> Requirement
Pull out the part of the Ariel starter notebook below that runs from "This competition seems" to "for future coding.", copying it word for word.

> Document section

_ _ _ _ _

References

1. [Why Did Calibration Lead to a Lower Public Score When Combining Two Kaggle Notebooks?](https://www.kaggle.com/competitions/ariel-data-challenge-2024/discussion/530472)

2. [Fork of NeurIPS Ariel 2024 - Starter 5be123](https://www.kaggle.com/code/regisvargas/fork-of-neurips-ariel-2024-starter-5be123)

3. [NeurIPS Ariel 2024 - Starter withdifferentparametr](https://www.kaggle.com/code/bingyuniu/neurips-ariel-2024-starter-withdifferentparametr)

4. [[UPDATE]Calibrating and Binning Astronomical Data](https://www.kaggle.com/code/gordonyip/update-calibrating-and-binning-astronomical-data)

5. [[UPDATE]Calibrating and Binning Astronomical Data (copy)](https://www.kaggle.com/code/aaronjday/update-calibrating-and-binning-astronomical-data)

# Initialization

This competition seems requires strong scientific background and I had lot of confusion during EDA process. Therefore, I just build a simple starter for future coding.

## Load Library

In [None]:
import matplotlib.pyplot as plt
import seaborn as sns
import pandas as pd
import polars as pl
import numpy as np
import torch
# import torch.nn as nn
# import torch.optim as optim
# from torch.utils.data import DataLoader, Dataset
from tqdm import tqdm
import pickle
import time
import os
import pickle
import seaborn as sns
import scipy.stats
from sklearn.model_selection import cross_val_predict
from sklearn.linear_model import Ridge
from sklearn.metrics import r2_score, mean_squared_error

In [None]:
# Load Meta-Data
PATH = "/kaggle/input/ariel-data-challenge-2024"
train_adc_info = pd.read_csv('/kaggle/input/ariel-data-challenge-2024/train_adc_info.csv', 
                             index_col='planet_id')
train_labels = pd.read_csv('/kaggle/input/ariel-data-challenge-2024/train_labels.csv',
                           index_col='planet_id')
wavelengths = pd.read_csv(f'{PATH}/wavelengths.csv')
axis_info = pd.read_parquet(os.path.join(PATH,'axis_info.parquet'))

In [None]:
train_adc_info['AIRS-CH0_adc_gain'].loc[785834]

# Pre-Processing
## Load Functions

In [None]:
import pywt
def wavelet_denoising(data, wavelet = 'db10', sigma=None):
    """Denoises the signal using SURE wavelet shrinkage with the specified wavelet."""
    # Criar uma cópia do array para evitar o erro de "read-only"
    data = np.array(data, copy=True)
    
    # Decompose the signal using discrete wavelet transform
    coeffs = pywt.wavedec(data, wavelet)

_ _ _ _ _

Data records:

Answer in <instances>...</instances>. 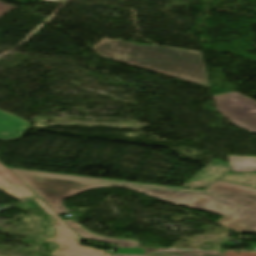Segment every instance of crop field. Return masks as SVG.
Masks as SVG:
<instances>
[{"instance_id": "1", "label": "crop field", "mask_w": 256, "mask_h": 256, "mask_svg": "<svg viewBox=\"0 0 256 256\" xmlns=\"http://www.w3.org/2000/svg\"><path fill=\"white\" fill-rule=\"evenodd\" d=\"M10 170L57 214L68 212L61 204L65 198L93 188L122 186L166 203L225 216L216 223L238 232L256 233V189L254 188L218 181L205 191H197L18 169ZM217 206L221 207L216 208Z\"/></svg>"}, {"instance_id": "2", "label": "crop field", "mask_w": 256, "mask_h": 256, "mask_svg": "<svg viewBox=\"0 0 256 256\" xmlns=\"http://www.w3.org/2000/svg\"><path fill=\"white\" fill-rule=\"evenodd\" d=\"M92 49L112 60L210 87L200 52L106 38Z\"/></svg>"}, {"instance_id": "3", "label": "crop field", "mask_w": 256, "mask_h": 256, "mask_svg": "<svg viewBox=\"0 0 256 256\" xmlns=\"http://www.w3.org/2000/svg\"><path fill=\"white\" fill-rule=\"evenodd\" d=\"M36 204L43 209L56 233L44 242L58 245L51 256H113L114 254H105L106 251L88 248L79 245L82 238L77 235L57 214L39 197L34 199Z\"/></svg>"}, {"instance_id": "4", "label": "crop field", "mask_w": 256, "mask_h": 256, "mask_svg": "<svg viewBox=\"0 0 256 256\" xmlns=\"http://www.w3.org/2000/svg\"><path fill=\"white\" fill-rule=\"evenodd\" d=\"M217 111L231 123L256 134V101L236 92L213 96Z\"/></svg>"}, {"instance_id": "5", "label": "crop field", "mask_w": 256, "mask_h": 256, "mask_svg": "<svg viewBox=\"0 0 256 256\" xmlns=\"http://www.w3.org/2000/svg\"><path fill=\"white\" fill-rule=\"evenodd\" d=\"M0 188L13 198H33L37 195L31 191L16 175L0 163Z\"/></svg>"}, {"instance_id": "6", "label": "crop field", "mask_w": 256, "mask_h": 256, "mask_svg": "<svg viewBox=\"0 0 256 256\" xmlns=\"http://www.w3.org/2000/svg\"><path fill=\"white\" fill-rule=\"evenodd\" d=\"M30 123L0 110V140H16L29 128Z\"/></svg>"}, {"instance_id": "7", "label": "crop field", "mask_w": 256, "mask_h": 256, "mask_svg": "<svg viewBox=\"0 0 256 256\" xmlns=\"http://www.w3.org/2000/svg\"><path fill=\"white\" fill-rule=\"evenodd\" d=\"M77 234L86 239L98 240L101 242H106L110 244H119V247H130V248H138L139 242L133 240H120V239H111L106 237H100L95 234H92L81 227L79 224L74 222L73 220H64Z\"/></svg>"}, {"instance_id": "8", "label": "crop field", "mask_w": 256, "mask_h": 256, "mask_svg": "<svg viewBox=\"0 0 256 256\" xmlns=\"http://www.w3.org/2000/svg\"><path fill=\"white\" fill-rule=\"evenodd\" d=\"M233 171L256 170V157L228 156Z\"/></svg>"}, {"instance_id": "9", "label": "crop field", "mask_w": 256, "mask_h": 256, "mask_svg": "<svg viewBox=\"0 0 256 256\" xmlns=\"http://www.w3.org/2000/svg\"><path fill=\"white\" fill-rule=\"evenodd\" d=\"M221 180L250 185L256 187V172L251 173H229Z\"/></svg>"}, {"instance_id": "10", "label": "crop field", "mask_w": 256, "mask_h": 256, "mask_svg": "<svg viewBox=\"0 0 256 256\" xmlns=\"http://www.w3.org/2000/svg\"><path fill=\"white\" fill-rule=\"evenodd\" d=\"M116 254H144L142 249L120 248Z\"/></svg>"}, {"instance_id": "11", "label": "crop field", "mask_w": 256, "mask_h": 256, "mask_svg": "<svg viewBox=\"0 0 256 256\" xmlns=\"http://www.w3.org/2000/svg\"><path fill=\"white\" fill-rule=\"evenodd\" d=\"M16 8L15 6L0 1V16Z\"/></svg>"}, {"instance_id": "12", "label": "crop field", "mask_w": 256, "mask_h": 256, "mask_svg": "<svg viewBox=\"0 0 256 256\" xmlns=\"http://www.w3.org/2000/svg\"><path fill=\"white\" fill-rule=\"evenodd\" d=\"M120 256H125V255H120Z\"/></svg>"}]
</instances>
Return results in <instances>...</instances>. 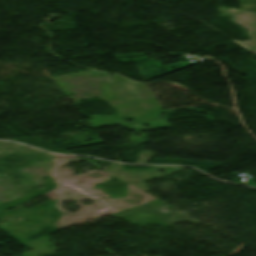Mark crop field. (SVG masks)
Here are the masks:
<instances>
[{
	"label": "crop field",
	"mask_w": 256,
	"mask_h": 256,
	"mask_svg": "<svg viewBox=\"0 0 256 256\" xmlns=\"http://www.w3.org/2000/svg\"><path fill=\"white\" fill-rule=\"evenodd\" d=\"M241 10L256 11V0H237Z\"/></svg>",
	"instance_id": "8a807250"
}]
</instances>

_ _ _ _ _

> Full solution
This competition seems requires strong scientific background and I had lot of confusion during EDA process. Therefore, I just build a simple starter for future coding.